Required action:
Can you rewrite the text of every entry with each "Tus" changed to "Tuș" and everything else left as it is? Leave the pictures out of your answer.

[[ The records, beginning ]]

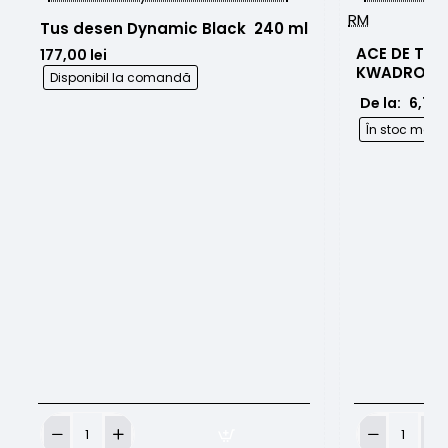
250g
Tus desen Dynamic Black  240 ml
ACE DE TAT
177,00 lei
KWADRON 
Disponibil la comandă
De la:
6,70 l
În stoc maga
Tus
ACE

[[ The records, end ]]

Response for this exercise:
250g
Tuș desen Dynamic Black  240 ml
ACE DE TAT
177,00 lei
KWADRON 
Disponibil la comandă
De la:
6,70 l
În stoc maga
Tuș
ACE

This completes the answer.